[Start of section]

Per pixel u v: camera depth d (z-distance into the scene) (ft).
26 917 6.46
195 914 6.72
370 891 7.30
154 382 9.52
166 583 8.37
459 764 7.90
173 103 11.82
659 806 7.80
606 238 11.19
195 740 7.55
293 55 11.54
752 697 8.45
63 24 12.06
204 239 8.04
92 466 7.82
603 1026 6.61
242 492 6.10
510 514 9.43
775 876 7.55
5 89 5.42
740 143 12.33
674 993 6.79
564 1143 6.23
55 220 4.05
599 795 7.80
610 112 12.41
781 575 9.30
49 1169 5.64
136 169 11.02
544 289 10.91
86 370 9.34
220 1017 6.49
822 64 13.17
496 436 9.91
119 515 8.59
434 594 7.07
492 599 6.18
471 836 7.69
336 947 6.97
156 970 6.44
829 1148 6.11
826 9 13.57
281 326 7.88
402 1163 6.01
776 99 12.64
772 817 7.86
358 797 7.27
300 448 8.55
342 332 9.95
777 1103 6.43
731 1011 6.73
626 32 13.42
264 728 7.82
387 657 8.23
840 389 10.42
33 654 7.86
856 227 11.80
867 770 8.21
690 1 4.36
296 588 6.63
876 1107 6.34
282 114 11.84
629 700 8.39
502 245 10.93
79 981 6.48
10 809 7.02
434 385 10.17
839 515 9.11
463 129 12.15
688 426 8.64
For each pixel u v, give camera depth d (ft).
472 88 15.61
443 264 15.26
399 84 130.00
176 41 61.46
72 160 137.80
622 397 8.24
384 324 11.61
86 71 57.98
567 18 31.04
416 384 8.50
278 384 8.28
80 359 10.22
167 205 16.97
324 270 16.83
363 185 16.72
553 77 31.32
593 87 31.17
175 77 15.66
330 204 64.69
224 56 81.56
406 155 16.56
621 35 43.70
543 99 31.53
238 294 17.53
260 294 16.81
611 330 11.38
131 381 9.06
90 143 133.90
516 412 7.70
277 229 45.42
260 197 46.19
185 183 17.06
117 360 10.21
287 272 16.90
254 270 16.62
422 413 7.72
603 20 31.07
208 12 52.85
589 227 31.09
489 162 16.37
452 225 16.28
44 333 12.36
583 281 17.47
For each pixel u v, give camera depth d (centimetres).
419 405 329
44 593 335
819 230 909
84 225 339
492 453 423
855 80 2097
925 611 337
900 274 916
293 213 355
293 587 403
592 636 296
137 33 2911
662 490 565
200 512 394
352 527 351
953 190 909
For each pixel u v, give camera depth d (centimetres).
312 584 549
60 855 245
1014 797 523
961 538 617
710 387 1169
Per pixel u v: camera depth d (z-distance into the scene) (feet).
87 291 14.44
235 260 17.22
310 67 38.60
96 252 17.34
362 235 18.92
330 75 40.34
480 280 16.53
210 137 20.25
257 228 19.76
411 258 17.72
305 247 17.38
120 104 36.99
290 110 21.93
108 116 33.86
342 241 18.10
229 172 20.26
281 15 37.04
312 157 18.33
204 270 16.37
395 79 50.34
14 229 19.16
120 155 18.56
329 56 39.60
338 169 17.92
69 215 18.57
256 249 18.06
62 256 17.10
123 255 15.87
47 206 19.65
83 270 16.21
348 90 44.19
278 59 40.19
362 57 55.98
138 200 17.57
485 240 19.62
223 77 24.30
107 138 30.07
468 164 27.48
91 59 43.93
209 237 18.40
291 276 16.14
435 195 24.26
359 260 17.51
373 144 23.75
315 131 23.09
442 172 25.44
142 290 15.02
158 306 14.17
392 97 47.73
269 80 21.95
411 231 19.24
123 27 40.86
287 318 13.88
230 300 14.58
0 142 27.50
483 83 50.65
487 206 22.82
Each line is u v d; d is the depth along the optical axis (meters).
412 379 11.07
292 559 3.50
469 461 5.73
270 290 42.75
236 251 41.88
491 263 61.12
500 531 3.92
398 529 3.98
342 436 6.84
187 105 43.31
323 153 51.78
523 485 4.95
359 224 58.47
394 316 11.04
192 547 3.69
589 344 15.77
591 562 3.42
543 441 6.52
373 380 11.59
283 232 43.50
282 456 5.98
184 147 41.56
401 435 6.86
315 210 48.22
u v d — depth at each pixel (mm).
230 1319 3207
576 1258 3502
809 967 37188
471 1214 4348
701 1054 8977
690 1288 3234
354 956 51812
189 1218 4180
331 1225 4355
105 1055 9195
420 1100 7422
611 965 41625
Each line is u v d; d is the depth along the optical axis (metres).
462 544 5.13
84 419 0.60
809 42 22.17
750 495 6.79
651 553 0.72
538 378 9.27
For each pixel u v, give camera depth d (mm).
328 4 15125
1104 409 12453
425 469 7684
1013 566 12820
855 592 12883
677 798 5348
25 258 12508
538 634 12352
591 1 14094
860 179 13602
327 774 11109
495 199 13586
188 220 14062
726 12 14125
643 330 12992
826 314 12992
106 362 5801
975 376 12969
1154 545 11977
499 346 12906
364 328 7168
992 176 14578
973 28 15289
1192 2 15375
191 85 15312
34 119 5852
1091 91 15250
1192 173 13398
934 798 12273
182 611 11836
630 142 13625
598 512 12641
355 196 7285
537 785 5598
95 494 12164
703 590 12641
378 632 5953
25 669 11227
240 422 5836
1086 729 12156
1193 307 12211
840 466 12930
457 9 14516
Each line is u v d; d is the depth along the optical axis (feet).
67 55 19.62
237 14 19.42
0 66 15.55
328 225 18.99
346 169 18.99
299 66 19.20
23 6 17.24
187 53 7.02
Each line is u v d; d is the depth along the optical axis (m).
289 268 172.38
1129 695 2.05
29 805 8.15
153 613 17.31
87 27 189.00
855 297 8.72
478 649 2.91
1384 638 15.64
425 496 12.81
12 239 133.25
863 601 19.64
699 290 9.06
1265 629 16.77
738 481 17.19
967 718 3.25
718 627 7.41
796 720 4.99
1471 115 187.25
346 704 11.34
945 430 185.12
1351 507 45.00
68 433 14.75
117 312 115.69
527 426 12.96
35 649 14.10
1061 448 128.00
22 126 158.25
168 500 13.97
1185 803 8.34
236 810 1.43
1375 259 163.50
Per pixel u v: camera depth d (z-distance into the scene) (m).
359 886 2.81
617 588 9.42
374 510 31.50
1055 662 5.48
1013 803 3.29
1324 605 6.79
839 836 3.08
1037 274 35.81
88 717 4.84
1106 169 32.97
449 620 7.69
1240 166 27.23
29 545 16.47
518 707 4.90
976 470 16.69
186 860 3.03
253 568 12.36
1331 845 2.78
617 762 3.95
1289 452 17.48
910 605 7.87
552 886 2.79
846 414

[End of section]

:: DIRECTIONS ::
Each line from the top of the material above through the line with "156 970 6.44" must be echoed exactly, and no other line.

:: WORKED SOLUTION ::
Per pixel u v: camera depth d (z-distance into the scene) (ft).
26 917 6.46
195 914 6.72
370 891 7.30
154 382 9.52
166 583 8.37
459 764 7.90
173 103 11.82
659 806 7.80
606 238 11.19
195 740 7.55
293 55 11.54
752 697 8.45
63 24 12.06
204 239 8.04
92 466 7.82
603 1026 6.61
242 492 6.10
510 514 9.43
775 876 7.55
5 89 5.42
740 143 12.33
674 993 6.79
564 1143 6.23
55 220 4.05
599 795 7.80
610 112 12.41
781 575 9.30
49 1169 5.64
136 169 11.02
544 289 10.91
86 370 9.34
220 1017 6.49
822 64 13.17
496 436 9.91
119 515 8.59
434 594 7.07
492 599 6.18
471 836 7.69
336 947 6.97
156 970 6.44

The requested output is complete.